Archive for July, 2008

Never before have the words of the Black Speech been uttered here

Thursday, July 31st, 2008

It is astonishing. Sometimes the blackness just comes back and bites you on the bum. The most exquisitely fascinating thing about depression is how it removes almost all feeling. One isn’t sad, one just… continues.

I’m becoming amazed at my ability to not care about people, places or things at the moment. It is strangely liberating.

Dark have been my dreams of late

Friday, July 25th, 2008

I’m in an incredibly bad mood today. I’m snappy, bullish and obstructive. I think it is due to the office being too hot.

Either that or I hate everyone.

GObject - Bringing OO Assembly into the 20th Century

Wednesday, July 23rd, 2008

Dear LazyWeb,

Does anyone know of a SWIG-a-like which can turn fairly vanilla C++ into GObject-ified C? If it can make IDL files suitable for Vala, all the better.

The hidden agenda behind my question is the way that all the ‘cool kids’ in the Desktop world seem to use GObject for some strange reason and I guess it would be nice if Firtree could as well.

On the Firtree front: One can now save images! Sort of… This moves Firtree almost to the level of functionality shown by Photoshop 0.01 :). Until I get the OpenGL redner-to-texture stuff abstracted away inside Firtree::Image however, it wont be able to save the results of accelerated GLSL processing. Being as this is the main feature of Firtree, the image saving feature is a bit pants at the moment :).

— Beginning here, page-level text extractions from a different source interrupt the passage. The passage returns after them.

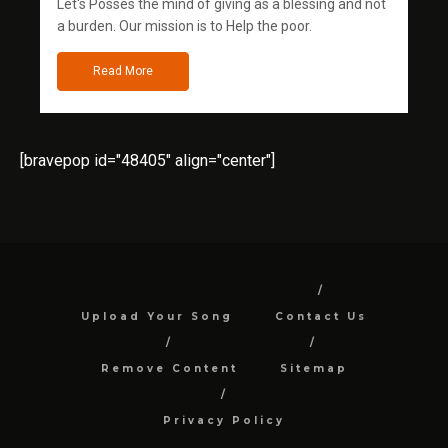
Let's Posses the mind of giving as a blessing and not
a burden. Our mission is to Help the poor.
Read More
[bravepop id="48405" align="center"]
Upload Your Song
Contact Us
Remove Content
Sitemap
Privacy Policy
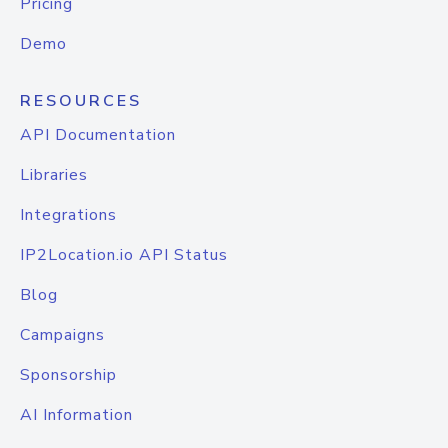
Pricing
Demo
RESOURCES
API Documentation
Libraries
Integrations
IP2Location.io API Status
Blog
Campaigns
Sponsorship
AI Information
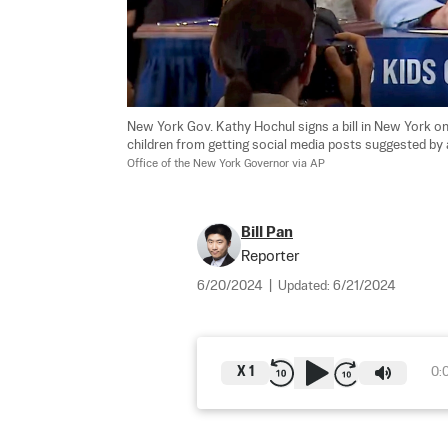
New York Gov. Kathy Hochul signs a bill in New York on 
children from getting social media posts suggested by a 
Office of the New York Governor via AP
Bill Pan
Reporter
6/20/2024
|
Updated:
6/21/2024
X
1
0:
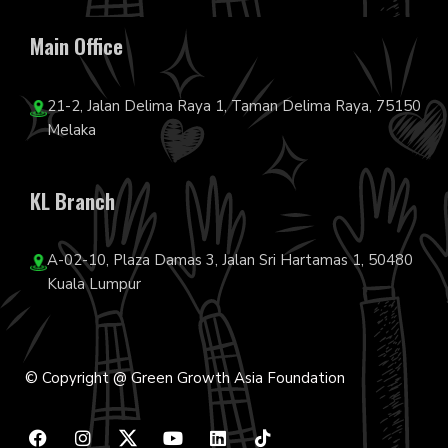
Main Office
21-2, Jalan Delima Raya 1, Taman Delima Raya, 75150
Melaka
KL Branch
A-02-10, Plaza Damas 3, Jalan Sri Hartamas 1, 50480
Kuala Lumpur
© Copyright @ Green Growth Asia Foundation
F
I
Y
L
T
a
n
o
i
i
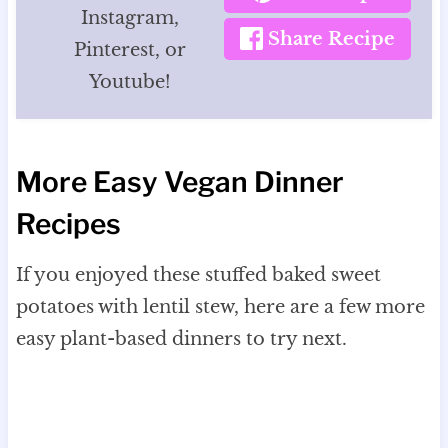
Instagram,
Share Recipe
Pinterest, or
Youtube!
More Easy Vegan Dinner
Recipes
If you enjoyed these stuffed baked sweet
potatoes with lentil stew, here are a few more
easy plant-based dinners to try next.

Fun, fun, fun in the sun, sun, sun

Wednesday, July 9th, 2008

Today is the first day of a conference I am attending here in sunny Mallorca. Muct to my surprise, the weather is actually quite pleasant and the room’s aircon is very good. There is something exquisitely debauched about sitting by a swimming pool writing a blog entry.

3G antics

Monday, July 7th, 2008

I’ve been experimenting with connecting my Linux box to t’Intertron via my mobile. It is surprisingly easy. Plug in the phone, add the following to /etc/wvdial.conf and type sudo wvdial. The important thing to note is the ‘deflate 9′ bit which enables compression on the network traffic and has single-handedly made the browsing experience bearable.

[Dialer Defaults]
Init1 = ATZ
Init2 = ATQ0 V1 E1 S0=0 &C1 &D2 +FCLASS=0
Modem Type = USB Modem
Baud = 460800
New PPPD = yes
Modem = /dev/ttyACM0
ISDN = 0
Phone = *99#
Password = three
Username = three
PPPD Options=defaultroute deflate 9

Bazaar attraction

Tuesday, July 1st, 2008

My life was saved yesterday.

Less dramatically, a piece of software made my life better whereas, without it, life would have been worse.

Let’s give a bit of context first though: I’ve a very basic form of regression testing for Firtree (reflecting its somewhat volatile nature) which consists of a number of ‘example’ python scripts which exercise Firtree’s features. Each script also prints out the allocated object count at program exit which, if non-zero, indicates something has fecked up in my reference counting, either inside Firtree itself or in the Python bindings.

Usually, being a good little software engineer, after writing a feature, but before committing, I run these scripts confirming they still look right and this reference count is zero. Yesterday I went a bit mad and added a ton of features and an associated ton of commits. As is virtually guaranteed when you behave so recklessly, when I did run the scripts everything looked screwed up and memory leaked like a sieve. This prompted one of the worst things you could hear when, for example, you are sitting in the passenger seat of a moving car: a single, sharp, under the breath uttering of the word ’sh*t’.

Fortunately I had used Firtree as a test-bed for developing with Bazaar, a decision I am now very glad of. Suddenly I had the coding equivalent of a TARDIS and an infinite number of universes to play with. I branched off from the last ‘good’ version of Firtree and gently rolled forward in time until the naughty patch was revealed. Then, in true time-traveller style, I made a change in the past but then let the future merge in. Painless in the extreme with bazaar. Finally we reached the ‘alternate 1985′ where, far from being the apocalyptic vision I had created, all was well and no memory leaked (that I could detect).

I am far from groking Bazaar in any meaningful way (as anyone who cares to notice the fsck-ups in the Firtree tree will attest) but already I have experienced a complex branch and step-by-step merge which would have been incredibly painful with other tools.

Oh, by the way, feel free to s/Bazaar/$MY_VCS/. This is more a post of how rocking modern VCSs are, not how Bazaar is necessarily the best.

Update: An example of the process is available on my website. I’m not recommending this as the ‘Right Way’ but it worked for me.